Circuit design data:
>>>>
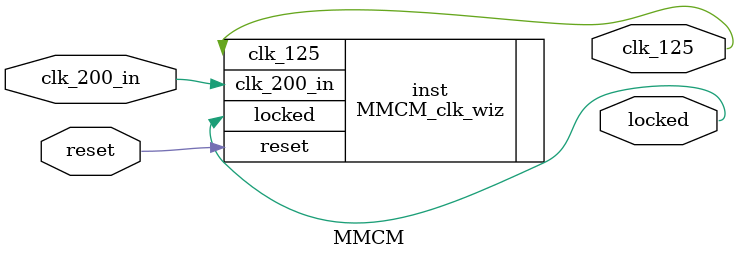
<source format=v>


`timescale 1ps/1ps

(* CORE_GENERATION_INFO = "MMCM,clk_wiz_v6_0_5_0_0,{component_name=MMCM,use_phase_alignment=true,use_min_o_jitter=false,use_max_i_jitter=false,use_dyn_phase_shift=false,use_inclk_switchover=false,use_dyn_reconfig=false,enable_axi=0,feedback_source=FDBK_AUTO,PRIMITIVE=MMCM,num_out_clk=1,clkin1_period=5.000,clkin2_period=10.0,use_power_down=false,use_reset=true,use_locked=true,use_inclk_stopped=false,feedback_type=SINGLE,CLOCK_MGR_TYPE=NA,manual_override=false}" *)

module MMCM 
 (
  // Clock out ports
  output        clk_125,
  // Status and control signals
  input         reset,
  output        locked,
 // Clock in ports
  input         clk_200_in
 );

  MMCM_clk_wiz inst
  (
  // Clock out ports  
  .clk_125(clk_125),
  // Status and control signals               
  .reset(reset), 
  .locked(locked),
 // Clock in ports
  .clk_200_in(clk_200_in)
  );

endmodule

</source>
<<<<
Determine the number of lines in the entries that contain "signals", then write that number alone.

** Result **
2